Jakarta: Indonesia announced yesterday plans to spend rapidly $3.56 billion (Dh13 billion) saved from the 2008 budget on infrastructure projects and tax breaks to stimulate the economy and mitigate the impacts of the global economic crisis.
Sri Mulyani Indrawati, the Finance Minister, said much more money could be available if conditions warranted it. She said this could come from either a $5.5 billion standby budget facility co-ordinated by the World Bank or new bonds.
She claimed international demand for Indonesian debt was mounting because yields were many times higher than anything available in the west.
Analysts say Indonesia's macroeconomic fundamentals are more robust than most countries in the region and much healthier than was predicted only two months ago.

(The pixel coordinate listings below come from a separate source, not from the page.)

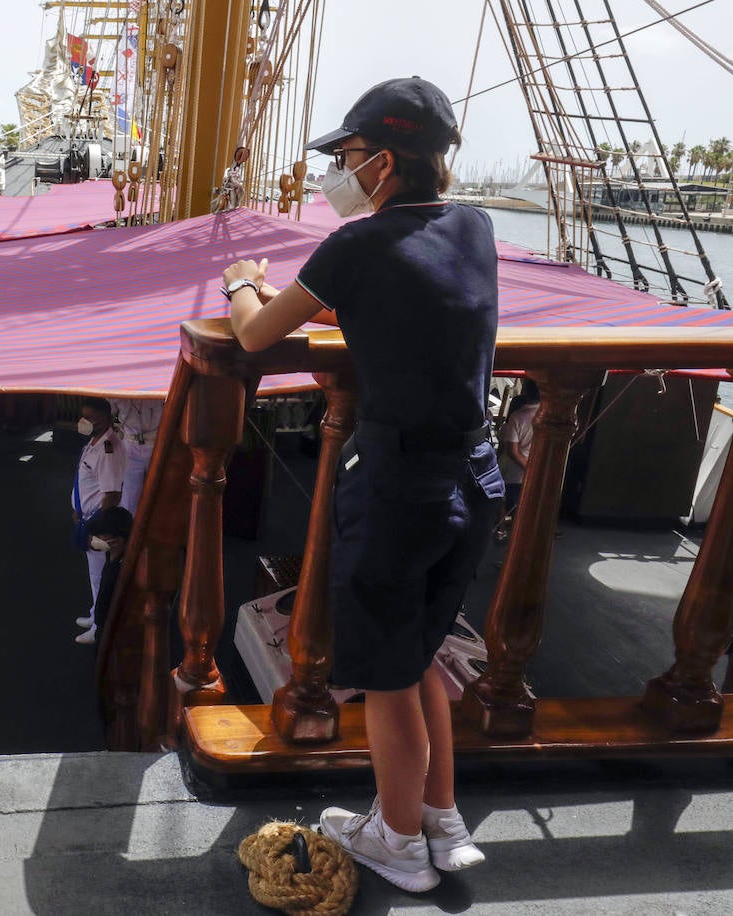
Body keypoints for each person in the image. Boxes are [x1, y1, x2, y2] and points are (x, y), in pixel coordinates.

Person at [222, 77, 503, 893]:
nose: (336, 171)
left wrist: (243, 277)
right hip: (474, 474)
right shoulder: (476, 228)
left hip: (399, 486)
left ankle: (399, 844)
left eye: (345, 157)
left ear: (382, 162)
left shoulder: (354, 248)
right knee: (420, 658)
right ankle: (439, 821)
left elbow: (255, 334)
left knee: (384, 673)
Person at [72, 397, 125, 645]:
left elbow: (112, 495)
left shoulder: (108, 450)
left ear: (103, 419)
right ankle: (95, 614)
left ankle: (99, 626)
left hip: (95, 521)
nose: (82, 422)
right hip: (86, 518)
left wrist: (97, 526)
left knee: (100, 576)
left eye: (88, 417)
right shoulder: (94, 442)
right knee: (94, 574)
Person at [84, 506, 133, 645]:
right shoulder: (110, 557)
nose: (94, 539)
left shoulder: (120, 573)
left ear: (117, 541)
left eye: (100, 535)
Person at [497, 377, 541, 533]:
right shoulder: (548, 416)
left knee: (507, 504)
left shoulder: (517, 417)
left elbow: (511, 450)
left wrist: (528, 468)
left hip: (514, 472)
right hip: (539, 470)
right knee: (527, 511)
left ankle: (502, 532)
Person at [111, 399, 163, 515]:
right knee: (130, 495)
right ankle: (129, 528)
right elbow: (107, 411)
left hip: (157, 446)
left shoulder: (158, 392)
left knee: (159, 490)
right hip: (130, 447)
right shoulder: (119, 394)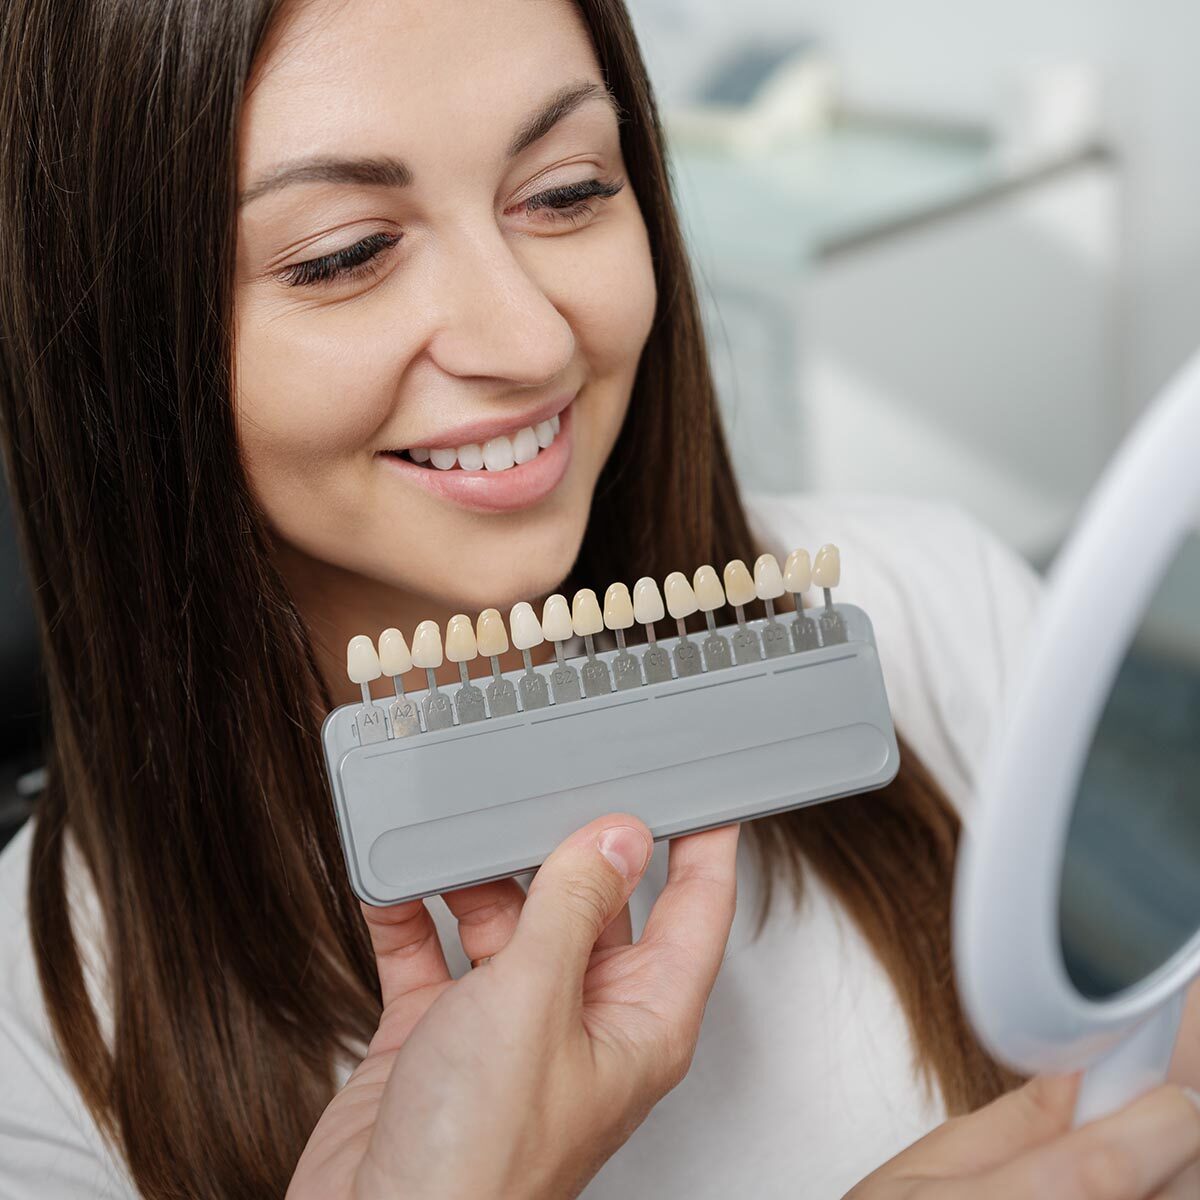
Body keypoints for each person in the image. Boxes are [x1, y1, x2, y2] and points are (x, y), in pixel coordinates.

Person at [0, 0, 1198, 1197]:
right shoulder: (35, 1045)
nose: (527, 338)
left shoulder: (937, 605)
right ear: (113, 337)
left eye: (567, 192)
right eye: (344, 255)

This is thanks largely to exports accounting for only about 14 per cent of economic growth, which was about 6.1 per cent last year and is forecast to be between 4 per cent and 5 per cent this year.
However, they warn against complacency, citing the uncertainty of the global economy, the country's militant labour movement that could cause unrest if mass layoffs become necessary and the unpredictability of legislative and presidential elections in April and July, respectively.
Indrawati said the government would ask parliament to carry over Rp 51,300 billion (Dh16.86 billion) of surplus funds from last year's budget, but that a quarter of it would be allocated to routine expenditure in January and contingencies.
The funds, generated mostly from better-than-expected tax revenue, represent 4.9 per cent of the government's planned 2009 spending.
She did not specify how much of the stimulus would be allocated to infrastructure projects and how much to incentives to improve competitiveness and domestic demand.